Ahora, Gabriel van Gelden se mesaba la barbita redonda y lanzaba ojeadas desde el escenario a la butaca vacía, el único retazo rojo de una sala a rebosar. En un par de ocasiones volvió la cabeza hacia la entrada lateral, y también escudriñó con los ojos entornados las escaleras, donde se arracimaban personas sentadas y de pie. Cuando los violonchelos concluyeron el primer tema, Gabriel le hizo un gesto a Nita con la cabeza, y Michael creyó ver que las cejas oscuras de su amiga se enarcaban y su rostro palidecía mientras se inclinaba hacia delante en su puesto, en el centro del escenario, muy cerca del podio del director, entre los violines y las violas, y forzaba la vista en dirección al asiento vacío. Luego los violines comenzaron a sonar de nuevo, y poco a poco se incorporaron la flauta, el oboe, el clarinete y el fagot para responderles. Entonces estalló una tormenta, era la espectacular segunda parte de la obertura. Reinaba el caos, y también una oscuridad cargada de suspense, como una premonición de la tragedia que se avecinaba. El rápido
crescendo
fue en aumento mientras se iban incorporando todos los instrumentos de la orquesta y Theo van Gelden agitaba los brazos y trataba de abrazar los ecos de la pavorosa tormenta, que continuó inflamándose hasta un punto en que casi remitió; luego cobró nueva fuerza al imponerse el sonido de la flauta.
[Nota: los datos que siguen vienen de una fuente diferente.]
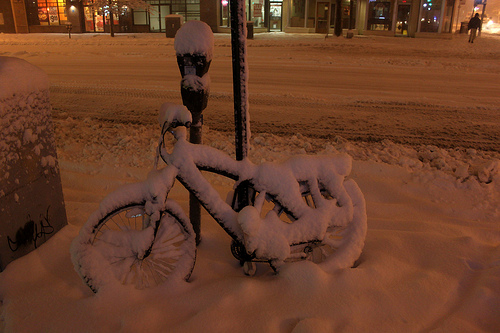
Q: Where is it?
A: This is at the street.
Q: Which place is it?
A: It is a street.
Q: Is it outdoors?
A: Yes, it is outdoors.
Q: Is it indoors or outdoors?
A: It is outdoors.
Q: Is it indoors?
A: No, it is outdoors.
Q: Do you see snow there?
A: Yes, there is snow.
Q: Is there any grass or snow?
A: Yes, there is snow.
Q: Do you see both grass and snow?
A: No, there is snow but no grass.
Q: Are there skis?
A: No, there are no skis.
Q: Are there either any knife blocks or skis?
A: No, there are no skis or knife blocks.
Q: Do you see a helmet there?
A: No, there are no helmets.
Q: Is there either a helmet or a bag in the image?
A: No, there are no helmets or bags.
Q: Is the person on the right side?
A: Yes, the person is on the right of the image.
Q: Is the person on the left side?
A: No, the person is on the right of the image.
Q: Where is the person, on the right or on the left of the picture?
A: The person is on the right of the image.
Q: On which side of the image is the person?
A: The person is on the right of the image.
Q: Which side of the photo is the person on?
A: The person is on the right of the image.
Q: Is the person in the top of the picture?
A: Yes, the person is in the top of the image.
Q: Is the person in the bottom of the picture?
A: No, the person is in the top of the image.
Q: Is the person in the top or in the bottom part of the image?
A: The person is in the top of the image.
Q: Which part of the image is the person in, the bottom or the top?
A: The person is in the top of the image.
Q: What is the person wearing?
A: The person is wearing shoes.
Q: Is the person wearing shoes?
A: Yes, the person is wearing shoes.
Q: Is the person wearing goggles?
A: No, the person is wearing shoes.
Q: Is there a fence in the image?
A: No, there are no fences.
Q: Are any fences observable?
A: No, there are no fences.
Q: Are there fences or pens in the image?
A: No, there are no fences or pens.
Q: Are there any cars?
A: No, there are no cars.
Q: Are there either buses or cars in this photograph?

Cuando se inició la tercera parte de la obertura con la conocida y hermosa melodía que entonaba la flauta, relevada luego por el corno inglés, los instrumentos de cuerda graves se fueron sumando al diálogo y Michael lo escuchaba todo como quien escucha un cuento. En un momento dado advirtió que tenía la boca abierta y, avergonzado, se apresuró a cerrarla. El triángulo y el oboe debatían con los instrumentos de cuerda sobre la misteriosa naturaleza del mundo, pero al propio tiempo describían el sol y los prados, los bosques y las arboledas. Luego la fanfarria de las trompetas anunció la llegada de los rebeldes. Los carillones y los instrumentos de cuerda retrataron la galopada de los caballos, y en la sala de conciertos surgió un mundo de revueltas, heroísmo y catástrofes. Pero incluso ahí se oían ecos del otro Rossini, ese Rossini mucho más alegre que hacía reír a Michael.
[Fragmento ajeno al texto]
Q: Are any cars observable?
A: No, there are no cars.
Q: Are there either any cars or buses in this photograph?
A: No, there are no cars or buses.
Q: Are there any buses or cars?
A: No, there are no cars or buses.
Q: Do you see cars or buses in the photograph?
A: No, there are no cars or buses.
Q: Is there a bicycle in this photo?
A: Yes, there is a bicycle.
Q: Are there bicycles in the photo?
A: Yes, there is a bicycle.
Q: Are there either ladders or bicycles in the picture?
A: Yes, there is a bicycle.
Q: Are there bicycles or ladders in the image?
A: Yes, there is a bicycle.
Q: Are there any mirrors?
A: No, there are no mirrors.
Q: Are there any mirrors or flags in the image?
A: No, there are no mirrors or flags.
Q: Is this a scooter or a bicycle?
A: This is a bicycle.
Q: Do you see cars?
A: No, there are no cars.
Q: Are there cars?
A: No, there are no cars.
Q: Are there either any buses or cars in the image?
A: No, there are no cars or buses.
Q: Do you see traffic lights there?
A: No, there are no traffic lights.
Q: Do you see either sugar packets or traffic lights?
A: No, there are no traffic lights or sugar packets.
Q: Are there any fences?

Mas, de pronto, la fanfarria de las trompetas se impuso al cuerno de caza y al canto de los pájaros. Era un tema muy trillado, siempre presente en el repertorio de la banda de la policía en ocasiones festivas y actos oficiales. Michael perdió la concentración, echó una ojeada a la sala. Vio una amplia sonrisa en el rostro del anciano sentado ante él, que tamborileaba con los dedos en el brazo de la butaca. La joven sentada junto al anciano reclinó la cabeza sobre su hombro. Su larguísima melena negra se derramó por detrás del asiento hasta rozar las rodillas del crítico de música. A Michael ya no le cabía duda de que ése era su oficio: no cesaba de cabecear ni de tomar notas. A espaldas de Michael, muy cerca de sus oídos, alguien desenvolvía caramelos lenta y persistentemente. El crujido de los envoltorios le estaba poniendo nervioso y al volver la cabeza para fulminar con la mirada a las dos señoras que tenía detrás, se encontró mirando un par de ojillos conocidos. Allá donde la barbilla de la mujer se juntaba con su generoso seno relumbraban unas cuentas verdes. Eran las mismas cuentas que adornaban el pecho de la enfermera que la Agencia de Bienestar Infantil había enviado a su casa hacía un par de días. La enfermera le dirigió una sonrisa de complicidad, se metió un caramelo amarillo en la boca, se inclinó y susurró algo al oído de su vecina de asiento.